On 13 July I posted a request from outside for info about Rod Stewart’s early days. Sadly the guy who asked never followed it up but David Glass has added two very interesting tales and Chris Fosbrook another – and since you’d have to trawl back through this site to come across them, I’d like to reproduce them here with (first) a couple of comments from me.
I’m pretty sure the gig they’re referring to came at Christmas 1964. In my “Here Come the 60s” booklet, I wrote, “the Rendezvous celebrated its first rhythm & blues Christmas with Long John Baldry, Rod Stewart, and folk blues artist Emmett Hennessy (“from (London’s) famous Roundhouse” – pictured below). I missed the fact that LJB didn’t turn up because I took the info from a News advert so thanks to David for that.
David Glass:
I saw Rod at Portsmouth’s Rendezvous Club. He sang with the Hoochie Coochie Men. Long John Baldry was meant to be there, but didn’t turn up. The guitarist had mislaid his instrument and had to borrow one from a support band (can’t remember who they were), and made some silly remark about what an inferior guitar it was. Another person on the bill was a folk singer called Emmett Hennessy
I went along with a crowd from the North End billiard hall – just along London Road. They were a somewhat macho lot, and I remember it was very wintry and Rod made a rather camp remark about the fact he was wearing a coat because it was a bit cold. The opinion of several in our group (among them might have been Dave Allen’s old school chum, the chukka-booted Peter Tilford) was that Rod Stewart was “a poof who couldn’t sing, and would never have a hit record”.

## WHAT TO DO
1: Give every person mentioned by name in the Rod Stewart recollections.
2: Pick up the Rod Stewart recollections after their final sentence and keep writing.

[Dataset entries]

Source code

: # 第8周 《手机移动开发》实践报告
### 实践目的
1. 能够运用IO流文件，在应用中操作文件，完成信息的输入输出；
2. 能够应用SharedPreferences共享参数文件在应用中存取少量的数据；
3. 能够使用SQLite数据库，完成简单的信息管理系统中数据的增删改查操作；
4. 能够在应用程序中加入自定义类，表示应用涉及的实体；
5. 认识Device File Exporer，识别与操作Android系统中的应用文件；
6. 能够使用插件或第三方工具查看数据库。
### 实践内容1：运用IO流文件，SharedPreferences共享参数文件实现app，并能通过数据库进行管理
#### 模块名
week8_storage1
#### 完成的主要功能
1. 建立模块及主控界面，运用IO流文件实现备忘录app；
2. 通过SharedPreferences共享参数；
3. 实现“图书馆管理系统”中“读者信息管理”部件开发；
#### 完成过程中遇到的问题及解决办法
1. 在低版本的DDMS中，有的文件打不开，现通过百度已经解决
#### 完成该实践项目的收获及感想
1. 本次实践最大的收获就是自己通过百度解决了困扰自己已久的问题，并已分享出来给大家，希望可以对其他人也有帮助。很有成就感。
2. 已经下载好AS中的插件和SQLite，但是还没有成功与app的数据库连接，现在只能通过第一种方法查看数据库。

## ANSWER SECTION
1: Rod Stewart, David Glass, Chris Fosbrook, Long John Baldry, Emmett Hennessy, Dave Allen, Peter Tilford

2:
Chris Fosbrook
I remember going to the gig where Rod Stewart, who was Long John Baldry’s “featured” singer replaced him for most of the evening as LJB didn’t turn up. I remember being quite miffed at not being able to see LJB, but from what I remember Rod put on a excellent blues set and in the end I don’t think LJB was missed. Unfortunately I can’t remember who else was on the bill.
(Chris and I have figured out that we both went to the Rendezvous (Oddfellows Hall, Kingston Road) for the first time on the same evening – October 1964 to see the Moody Blues (who had just released “Go Now.
Here, finally another Rendezvous link. The Hoochie Coochie Men were regular visitors – the Downliners Sect came even more regularly and their first harmonica player Ray Sone left (replaced by Pip Harvey) and joined up for a time in a duo with Emmett Hennessy. Below from a scrapbook collage I made over 45 years ago is a picture of Ray Sone and a Studio 51 advert for Ray and Emmettt (I knew it would come in handy one day)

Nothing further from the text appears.